On the fourth row, with two more to go, Jachiel realised he wasn't alone after all. The cat waited half-crouched beside the last row, eyes a-gleam with eagerness as it studied the ever-dwindling patch of long grass. It wasn't likely that the cat would deem to soil her paws by helping if he was ever hurt, but it was oddly reassuring to have her company. He considered her for a long moment, his head a little on one side, but she ignored him. Eventually, he sighed and started cutting the grass again. There was a squeak, and a rustle in the grass - and the cat pounced as a mouse bolted out of the diminishing cover. A second squeak was abruptly cut off. So that was why the cat had been so eager - she wanted fresh mouse for breakfast. Jachiel shook his head and kept going. He'd get his own meal when the cutting was done - it was easier to cut the hay in the cool of the trial when it was stiff and full of dew than when it had dried out a bit and fallen over limply. He had the end of the cutting in view and forged towards it with every swing of the sickle. It still took him more than a break before the last tuft of grass fell at his feet and he could straighten with a bared-teeth grin and clean off his sickle's blade. He stowed it in the shed on his way past and turned in through the doorway to find food.

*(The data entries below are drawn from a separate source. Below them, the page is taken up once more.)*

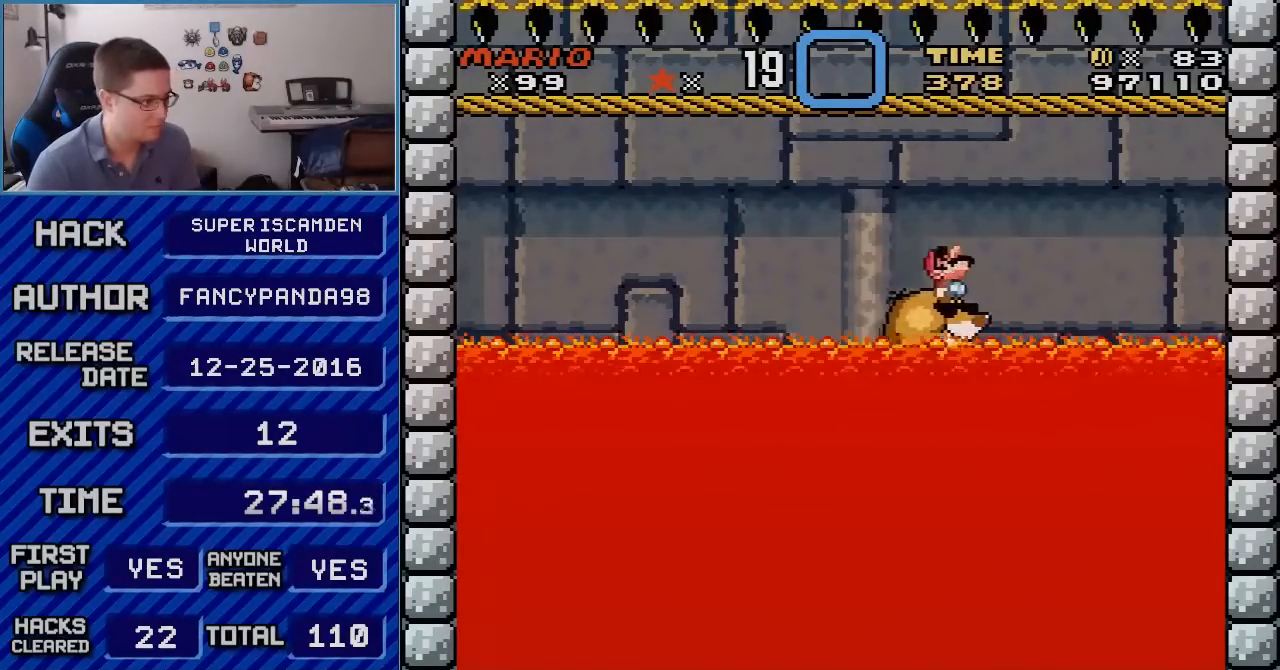
{"buttons": ["B", "Y", "DPAD_LEFT"], "events": [[50, "DPAD_UP", "up"], [433, "DPAD_LEFT", "down"]]}
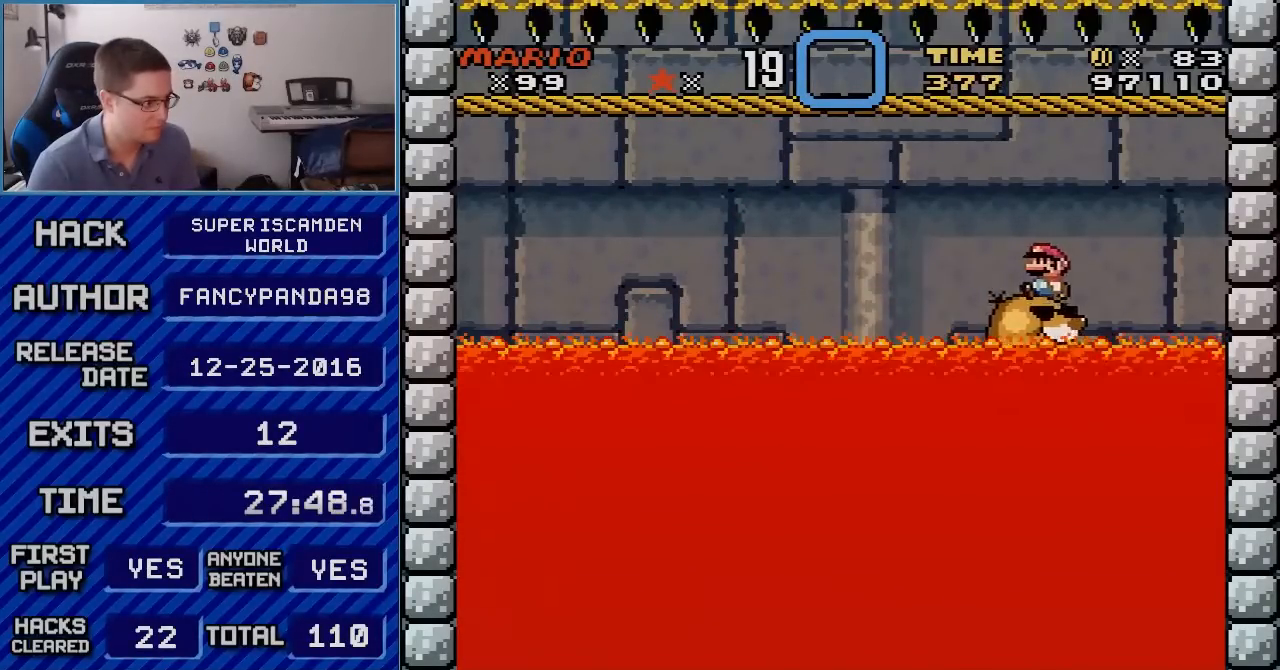
{"buttons": ["B", "Y"], "events": [[67, "DPAD_LEFT", "up"]]}
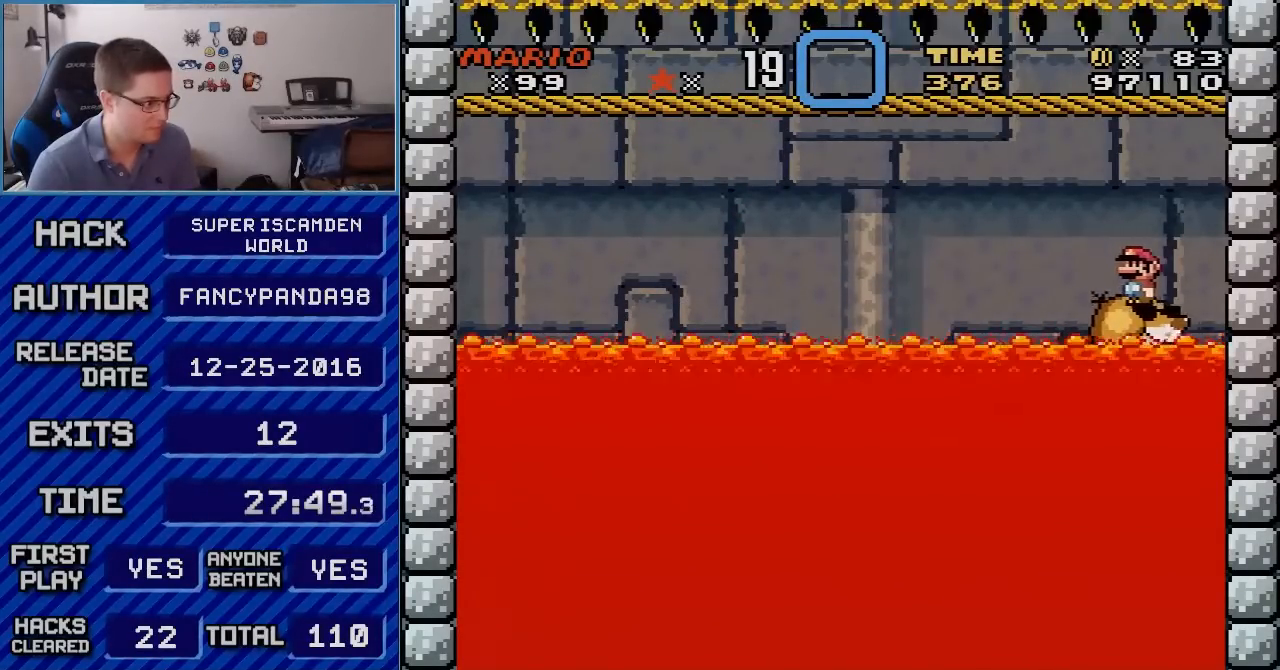
{"buttons": ["B", "Y"], "events": []}
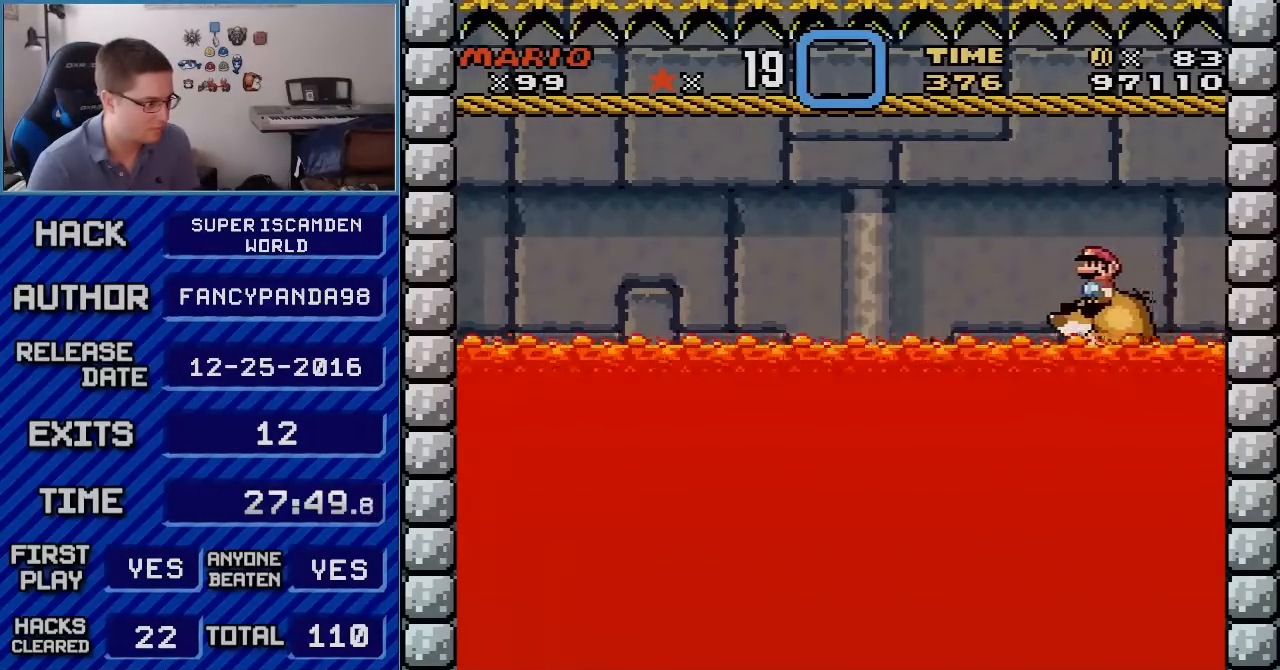
{"buttons": ["Y"], "events": [[50, "B", "up"]]}
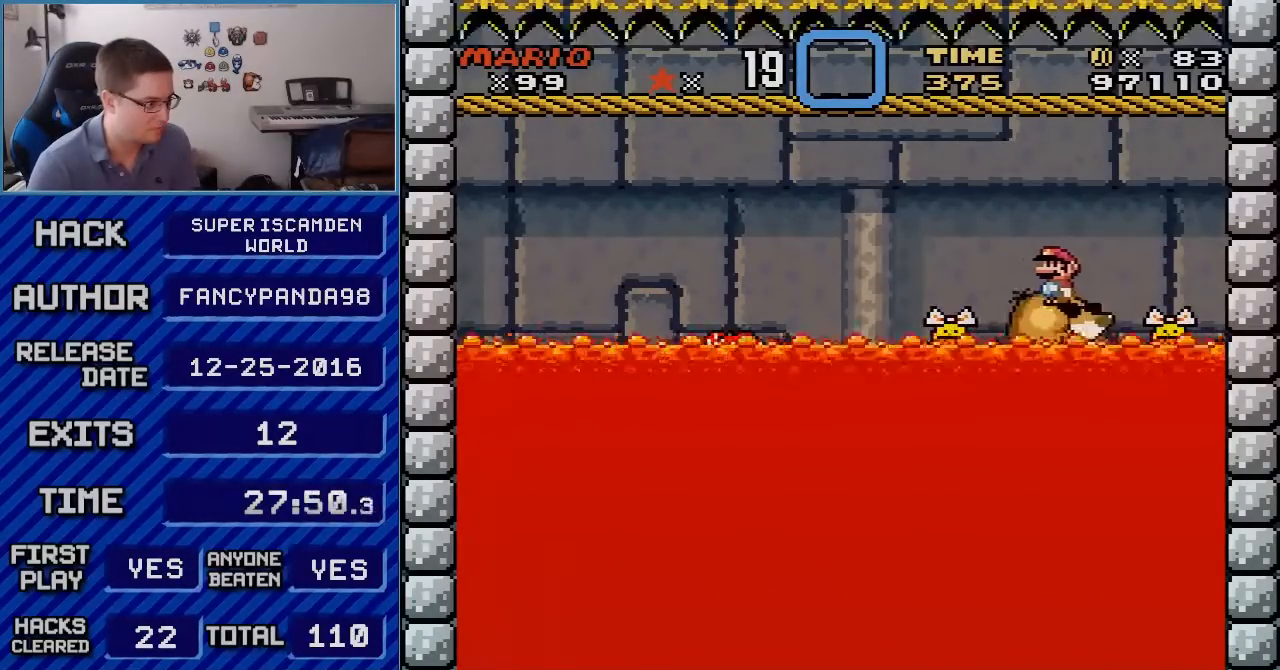
{"buttons": ["B", "Y", "DPAD_LEFT"], "events": [[83, "DPAD_LEFT", "down"], [150, "B", "down"], [367, "B", "up"], [433, "B", "down"]]}
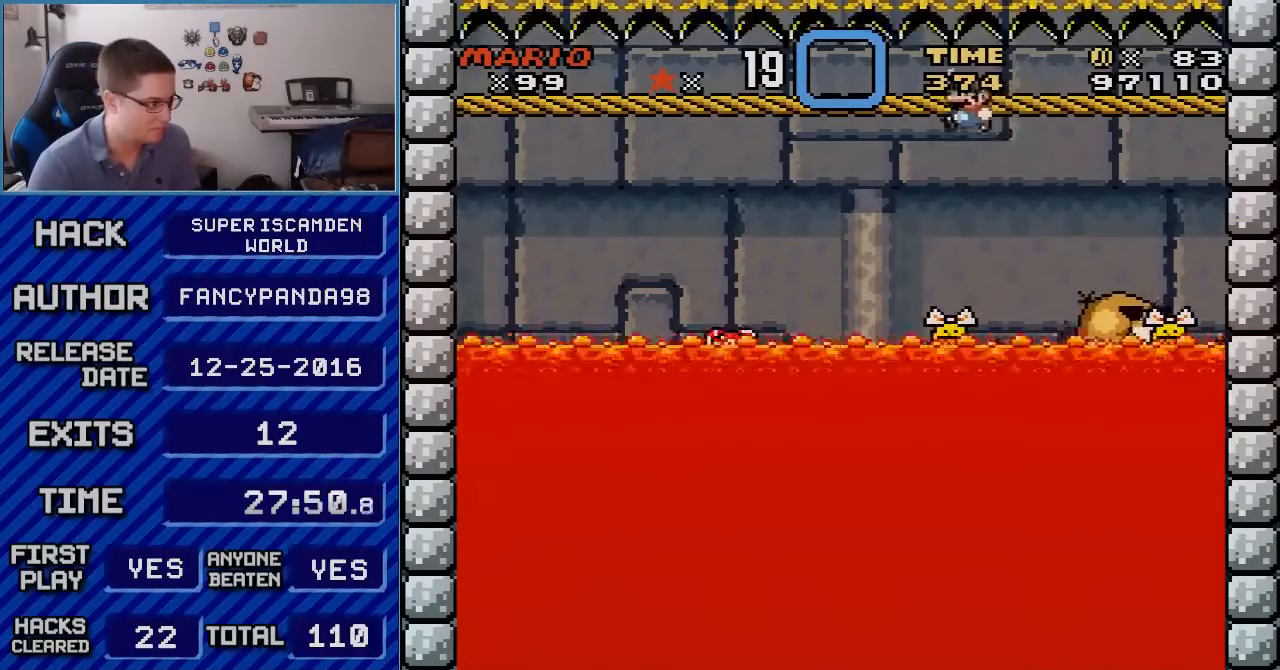
{"buttons": ["B", "Y", "DPAD_LEFT"], "events": [[83, "B", "up"], [150, "B", "down"]]}
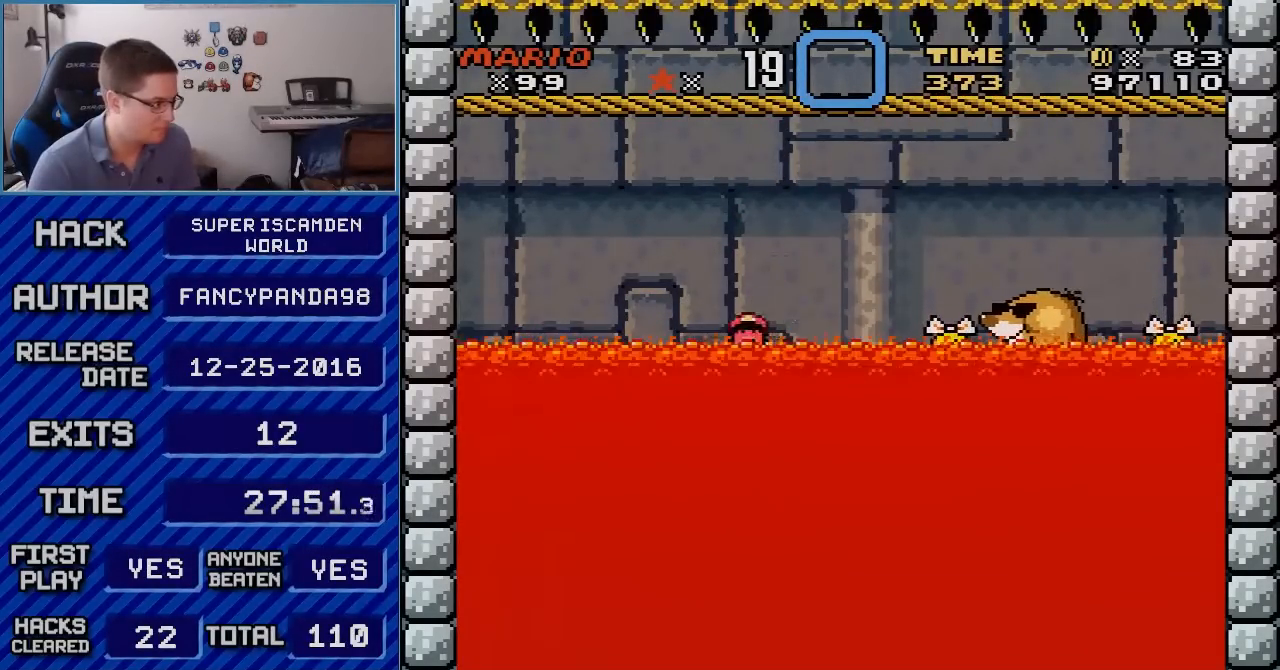
{"buttons": ["B", "Y"], "events": [[33, "DPAD_DOWN", "down"], [33, "DPAD_LEFT", "up"], [67, "DPAD_DOWN", "up"], [67, "DPAD_RIGHT", "down"], [217, "DPAD_RIGHT", "up"]]}
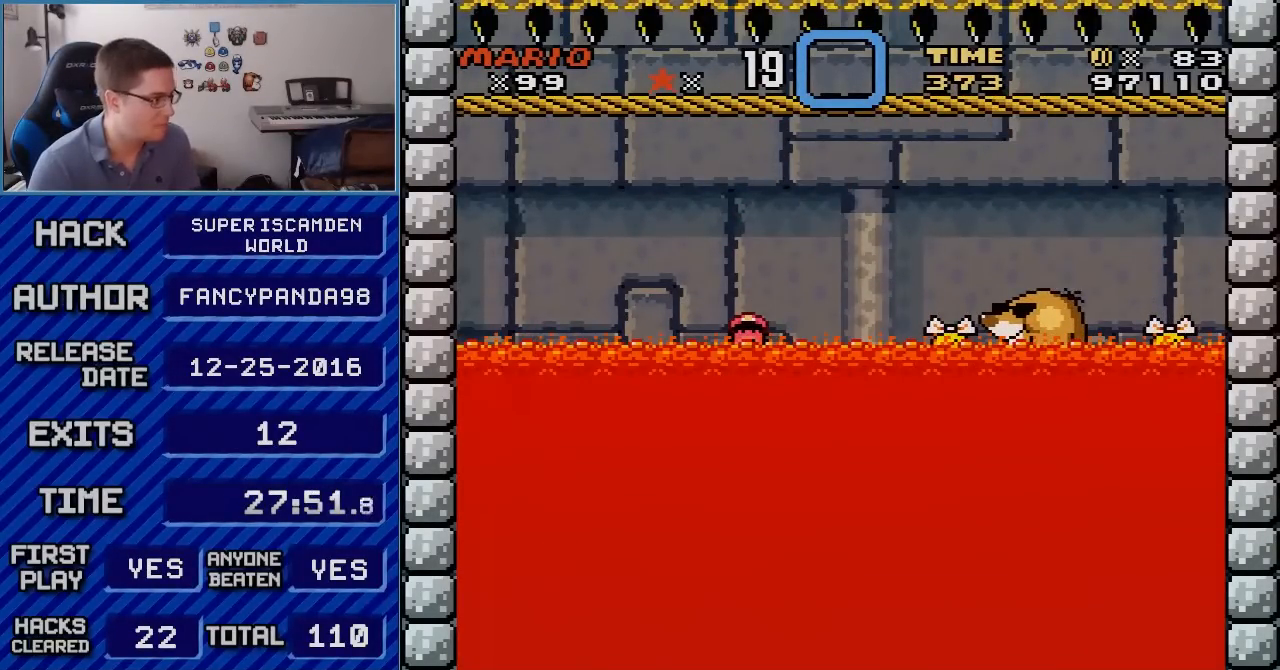
{"buttons": ["B"], "events": [[117, "Y", "up"], [150, "B", "up"], [283, "A", "down"], [433, "A", "up"], [467, "B", "down"]]}
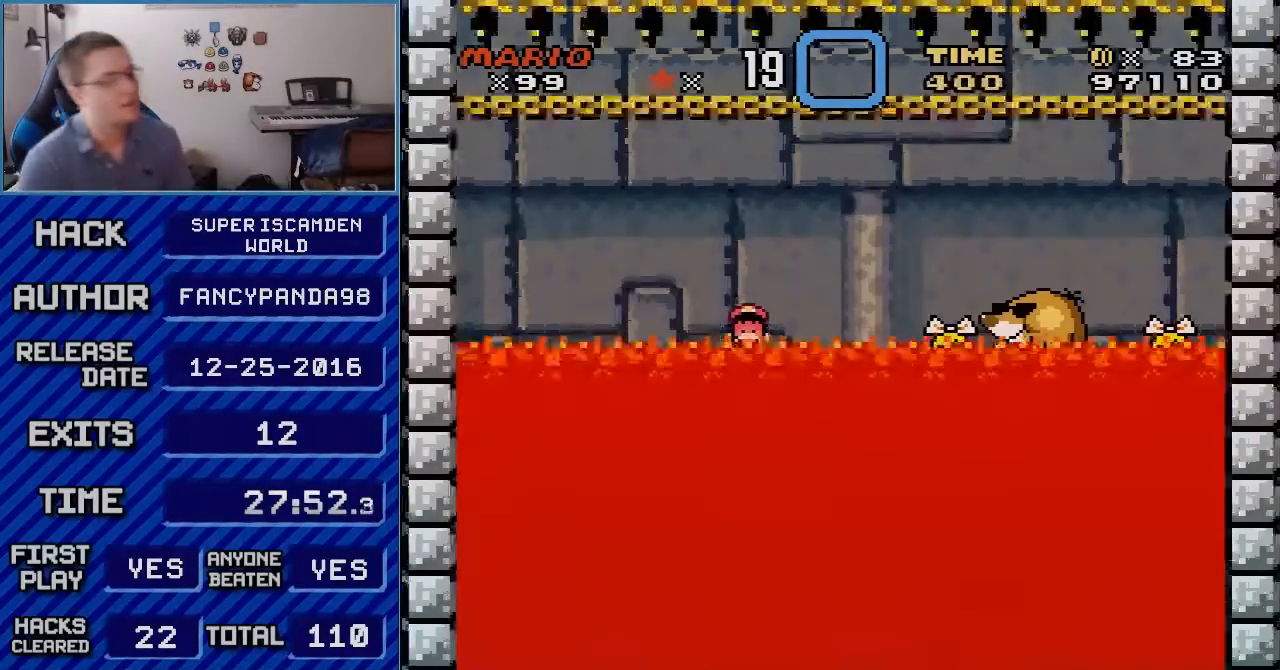
{"buttons": [], "events": [[33, "A", "down"], [33, "B", "up"], [217, "A", "up"], [217, "B", "down"], [333, "A", "down"], [333, "B", "up"], [367, "A", "up"]]}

After a bowl of barley porridge, he felt better. He pushed away from the table and headed out again, collecting the rake as he went back to the hay field. The sun was warm on his shoulders as he began to rake the hay into wide fluffed up windrows, and he found if he bound a loop of rope over his right hand, he could slip the handle of the rake securely through it and keep his bad arm moving as well. The more he used it, the healers had told him, the more it might have a chance to recover at least some movement and strength, though so far all he could do was bend it a little and then straighten it again. Without strength enough to grip anything, he'd had little enough options other than let it hang at his side, but he was willing to try this new method and see if it made any improvements. The cat, having also eaten, stretched herself out in a patch of sunlight and dozed as he worked, though one eye opened every few minutes or so and regarded him sleepily to see if he was about to scare up any more hunting prey.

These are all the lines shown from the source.